What has alarmed the government (and it is good to see that they are alarmed rather complacent) is that despite all the policies of the last decade under a Labour government (which coming from a Socialist background is supposed to be equality of opportunities for all) and an awareness of the need to challenge social division at least going back to the Labour governments of 1964-70, as a UK citizen it is as unlikely that your standing in society will improve during your life as it would have been 33 years ago. You could walk into a maternity ward at a hospital today and accurately predict the kind of work all the babies there will be doing in 2025 just by looking at their parents. (In fact whether you chose a state-run hospital or a private one would give you a good clue for a start). None of those babies will be able to improve on the level of income or education that their parents have.

Recently there was commentary on the novel by Aldous Huxley 'Brave New World' (1932) which tends to get overlooked when referring to dystopian novels in favour of '1984' by George Orwell (1948).
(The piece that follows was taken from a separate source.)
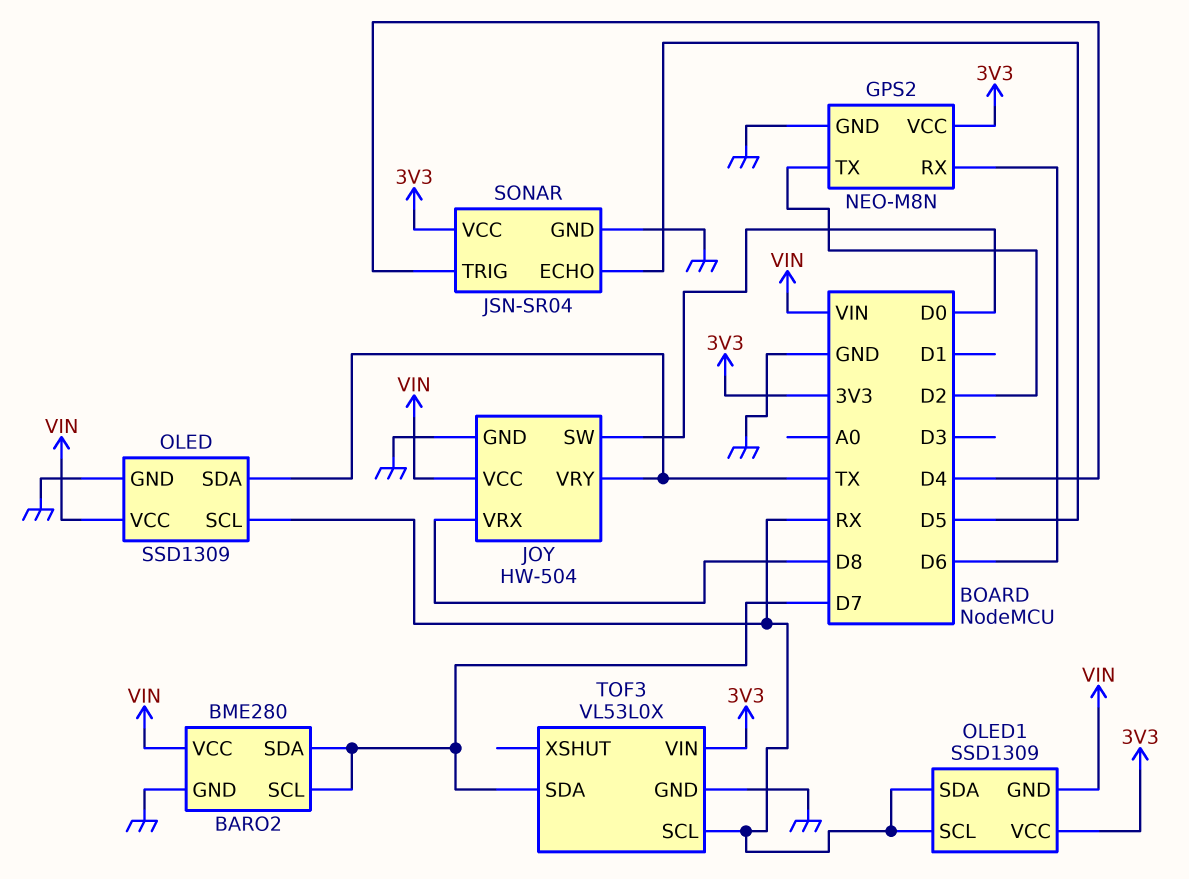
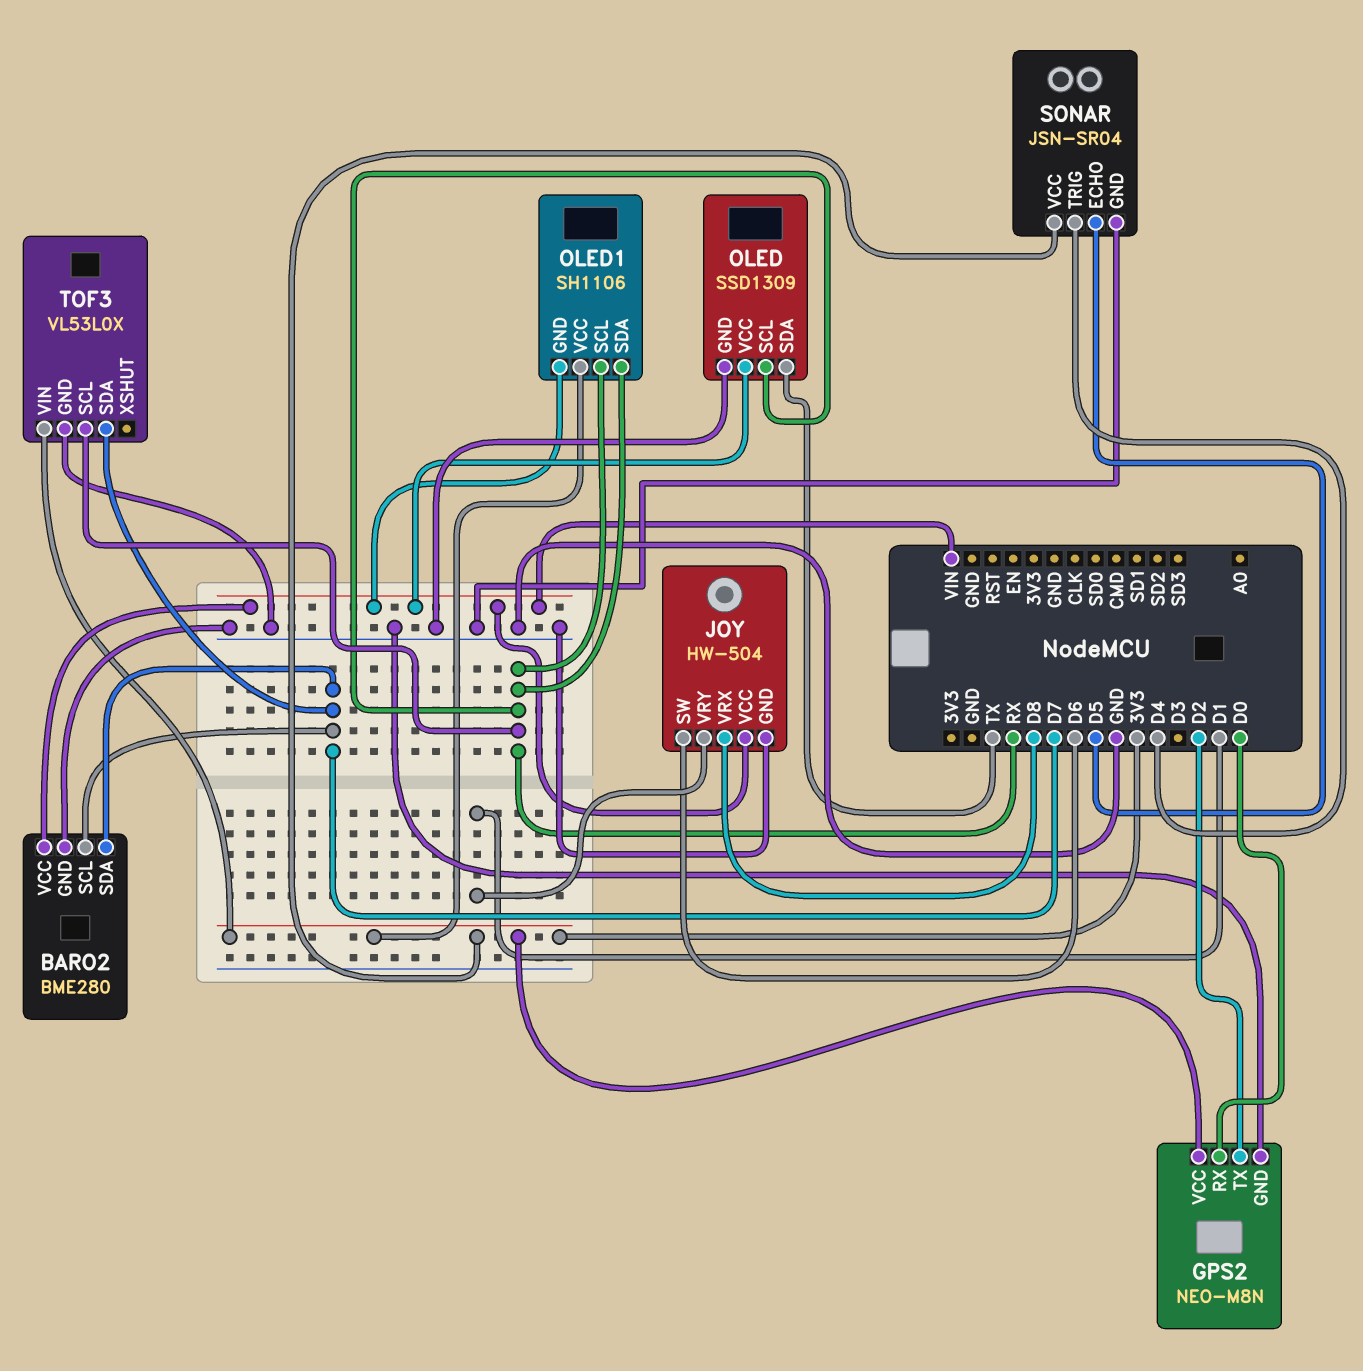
GPS2 pin RX: D6 -> D0
JOY pin SW: D0 -> D6
JOY pin VRY: TX -> D1
OLED1: SSD1309 -> SH1106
However, the novel shows a society driven by consumerism and in which happiness comes in the form of a pill. For this posting, though, is the fact that all children born in the UK of the novel (they are all test-tube babies) are categorised from birth into a range from Alpha to Epsilon depending on their mental abilities. That is effectively what we have in the UK today, except that an Alpha-intelligence baby from a poor family will be beaten in life by a rich Epsilon-intelligence baby. Our current dystopia is not even based on how beneficial a child can be to our society in terms of aptitude the way Huxley's was, it is far more arbitrary than that, it is simply based on who your parents are, nothing more.

Finally I have come to understand why in my teenage years my father encouraged me so strongly to emigrate. By then it was too late I was infected with the British fear of the unknown and instead shackled myself to a society in which I can never have any better standing than my father did. In fact in terms of income, adjusting for inflation, I earn much less than he did when he was my age.

If birth is the only qualification for success in the UK no wonder we are lagging behind rival countries. We effectively exclude millions of talented people from ever getting into a position to use their talents. How many people working in call centres in the UK, could instead be running successful businesses or government departments, if they had simply been born to richer parents? The UK would rather adhere to almost feudal mentalities than shake these up to benefit itself. I recognise that other industrialised countries do not have all the solutions, but if I was going to have a child I would want them to be born in one of those countries and at least feel that they could get as far as they have the ability to do so rather than being held back by the unbreakable caste system which denies them so many opportunities simply because of who I am rather than who the child is.